Testo:

Nonostante le apparenze, George W. Bush ha avuto fin qui un approccio più conciliante con il Palazzo di Vetro rispetto ai suoi predecessori. Avrebbe potuto ignorarlo, farne a meno, ridurlo a ente inutile, specie dopo che il Consiglio di Sicurezza aveva deciso di non dare seguito alla sua stessa risoluzione, la diciassettesima, quella che dava "l’opportunità finale" al regime di Saddam e che prevedeva "gravi conseguenze" per la "violazione concreta" della decisione del Consiglio di Sicurezza numero 1441. Ma non lo ha fatto. Liberata Baghdad con una "coalizione dei volenterosi" formata per l’occasione, Bush è subito tornato all’Onu invece che procedere da solo. Prima ha ricevuto la legittimazione dell’occupazione (risoluzione 1483), poi il riconoscimento del governo provvisorio e l’invio di una missione dell’Onu (risoluzione 1500) e, infine, il calendario del processo democratico ed elettorale (1511). Nel 2003, Bush ha salvato due volte la credibilità dell’Onu: prima facendo rispettare le decisioni prese dalle Nazioni Unite, perché "quando l’Onu promette gravi conseguenze, devono seguire gravi conseguenze". Poi coinvolgendo il Palazzo di Vetro in Iraq. Se non lo avesse fatto, l’Onu sarebbe rimasto fuori dal processo di democratizzazione del medio oriente e quindi condannato all’irrilevanza politica nell’area.
In alcuni casi l’Onu non è stato soltanto irrilevante ma ha contribuito a creare disastri e a diffondere l’antisemitismo. Quando nel 1967 il dittatore egiziano Gamal Abdel Nasser, uno che non nascondeva "l’obiettivo di distruggere Israele", chiese all’Onu di ritirare i Caschi blu presenti nell’area ottenne subito quello che voleva, nonostante avesse già schierato 80 mila uomini e 550 carri armati al confine con lo Stato ebraico. Il genocidio ruandese è frutto del ritiro delle truppe Onu da Kigali e delle scelte dell’allora capo del Dipartimento delle Operazioni di Peacekeeping, cioè Kofi Annan. L’11 gennaio del 1994 il generale canadese che guidava il contingente Onu in Ruanda, Romeo Dallaire, inviò un telex al vice di Annan, Iqbal Riza, per avvertire che gli hutu erano pronti a "sterminare" i tutsi. In quel fax c’era scritto che gli hutu avrebbero potuto "uccidere mille persone in venti minuti". Lo fecero. Ma l’Onu rimase a guardare. La stessa cosa capitò in occasione dei settemila morti di Srebenica, nel luglio del 1995. I generali dell’Onu invitarono i bosniaci musulmani a raggrupparsi in alcune città, tra cui Srebenica, in modo da facilitare le operazioni di difesa, ma permisero agli assassini serbi di passare indisturbati. Pensate al Ruanda, ricordatevi la Bosnia e ora pensate a che cosa potrebeb accadere se a Baghdad le operazioni di difesa della popolazione fossero affidate alle Nazioni Unite.

Dati di partenza:
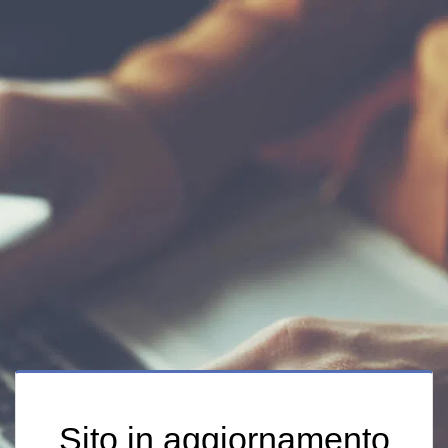
Sito in aggiornamento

Elenco dei compiti:
[1] Rispondi a queste domande sul testo dedicato all'Onu:
(a) Quale risoluzione ha portato al riconoscimento del governo provvisorio e all'invio di una missione dell'Onu?
(b) In quale anno Nasser chiese all'Onu di ritirare i Caschi blu?
(c) Secondo il messaggio di Romeo Dallaire, quante persone gli hutu avrebbero potuto uccidere in venti minuti?
[2] Riprendi il testo sull'Onu e portalo avanti a partire dalla sua ultima frase.

Risposte all'esercizio:
[1]
(a) La risoluzione 1500.
(b) Nel 1967.
(c) Mille persone.

[2]
Certo, c’è stato qualche timido successo negli anni Novanta, ma soltanto ogniqualvolta l’intervento è servito a mantenere la pace in situazioni dove le parti in conflitto avevano già deciso di cessare i combattimenti (in Cambogia, a Timor Est, in Salvador, in Mozambico, in Namibia). Il peacekeeping, infatti, è questo: è possibile soltanto quando le parti belligeranti fermano il conflitto e accettano l’ingresso dei Caschi blu.
I Segretari Generali che hanno preceduto Kofi Annan possono vantare altrettanti fallimenti. Uno per tutti: l’austriaco Kurt Waldheim. Fu eletto nel 1971, ma solo nel 1986, durante la campagna elettorale che lo elesse presidente dell’Austria, si scoprì che aveva partecipato (o perlomeno ne era al corrente) a crimini di guerra nei Balcani. La scrittrice Shirley Hazzard, nel libro "Countenance of Truth", sostiene che Waldheim fosse ricattato dai sovietici, i quali in cambio del silenzio gli chiesero di chiudere un occhio sulle violazioni dei diritti umani e su tutte le altre cose che avrebbero potuto imbarazzare l’Impero comunista. L’Onu, insomma, era guidata da un nazista imbroglione. Niente male per il governo del mondo. Durante il doppio mandato di Waldheim fu approvata la famigerata risoluzione che comparava il sionismo al razzismo.
Le Nazioni Unite sono un’idea americana, lo strumento ideato per promuovere i valori e i principi di libertà e di democrazia su scala globale. Il presidente americano Franklin Delano Roosevelt, il primo gennaio del 1942, fu il primo a usare la definizione "Nazioni Unite", un mese dopo l’attacco di Pearl Harbor. Lo fece per presentare l’alleanza angloamericana contro il nazifascismo. Gli architetti dell’Onu, allo stesso modo, erano uniti dall’aver fatto la guerra alla Germania nazista, l’archetipo del male assoluto del ventesimo secolo. A differenza della Lega delle Nazioni, che aveva soltanto il potere di imporre sanzioni, il Consiglio di Sicurezza delle Nazioni Unite è stato disegnato proprio per poter usare "ogni mezzo necessario", inclusa la forza militare, per contrastare le aggressioni. Alla conferenza di Washington, nella residenza di Dumbarton Oaks, Roosevelt spiegò così ai cronisti che cosa aveva in mente: "Se qualche aggressore cominciasse a perdere la testa e cercasse di acchiapparsi qualche territorio oppure invadesse i suoi vicini", la nuova organizzazione "lo fermerebbe prima ancora di iniziare". L’Onu fu fondata per fare quello che non è mai riuscita a fare: proteggere la sicurezza degli Stati membri ed evitare, anche con azioni preventive, le aggressioni militari.
L’Onu nacque in un momento di straordinaria "moral clarity", di chiarezza morale, in cui i fondatori seppero distinguere senza-se-e-senza-ma tra l’aggressione dei nazifascisti e il proprio ruolo di liberatori. Sono nate in un mondo che subito dopo è cambiato radicalmente, non appena l’occidente s’è reso conto che il gigante sovietico faceva partita a sé. La Guerra fredda ha congelato l’Onu fino a fargli perdere ogni funzione vitale. In quegli anni l’Onu non ha mai funzionato e il Consiglio di Sicurezza si è riunito poco.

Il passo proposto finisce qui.